**INPUT:**
Content starts
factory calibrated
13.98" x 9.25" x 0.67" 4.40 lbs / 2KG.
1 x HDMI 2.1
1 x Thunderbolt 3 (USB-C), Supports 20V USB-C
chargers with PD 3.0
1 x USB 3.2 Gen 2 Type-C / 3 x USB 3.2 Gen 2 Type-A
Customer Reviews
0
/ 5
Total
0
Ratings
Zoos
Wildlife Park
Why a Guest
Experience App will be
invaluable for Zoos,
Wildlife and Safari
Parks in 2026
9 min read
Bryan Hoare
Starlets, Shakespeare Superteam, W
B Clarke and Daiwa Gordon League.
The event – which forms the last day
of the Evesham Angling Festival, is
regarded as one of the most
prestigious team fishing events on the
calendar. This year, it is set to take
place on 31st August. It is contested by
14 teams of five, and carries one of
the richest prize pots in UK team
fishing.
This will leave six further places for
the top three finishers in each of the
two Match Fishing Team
Content ends
Content starts
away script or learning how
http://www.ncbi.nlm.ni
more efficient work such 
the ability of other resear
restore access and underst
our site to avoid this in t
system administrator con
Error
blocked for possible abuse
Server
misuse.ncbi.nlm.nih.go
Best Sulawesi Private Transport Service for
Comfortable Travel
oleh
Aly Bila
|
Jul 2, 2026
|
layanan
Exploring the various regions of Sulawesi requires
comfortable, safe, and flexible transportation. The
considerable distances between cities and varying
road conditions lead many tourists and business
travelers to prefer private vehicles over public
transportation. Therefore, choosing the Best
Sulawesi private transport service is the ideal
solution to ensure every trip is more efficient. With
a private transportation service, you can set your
Content ends
Content starts
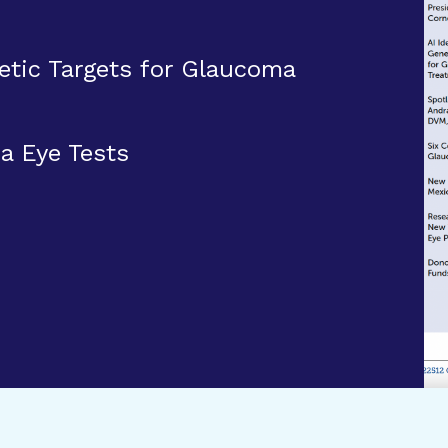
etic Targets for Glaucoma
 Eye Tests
Content ends
**ASSIGNED TASK:** Look above for the line with "factory calibrated" and the line with "of the Evesham Angling Festival, is". Write out those two lines and all the lines between them, exactly, and no others.

**RESPONSE TO THE TASK:**
factory calibrated
13.98" x 9.25" x 0.67" 4.40 lbs / 2KG.
1 x HDMI 2.1
1 x Thunderbolt 3 (USB-C), Supports 20V USB-C
chargers with PD 3.0
1 x USB 3.2 Gen 2 Type-C / 3 x USB 3.2 Gen 2 Type-A
Customer Reviews
0
/ 5
Total
0
Ratings
Zoos
Wildlife Park
Why a Guest
Experience App will be
invaluable for Zoos,
Wildlife and Safari
Parks in 2026
9 min read
Bryan Hoare
Starlets, Shakespeare Superteam, W
B Clarke and Daiwa Gordon League.
The event – which forms the last day
of the Evesham Angling Festival, is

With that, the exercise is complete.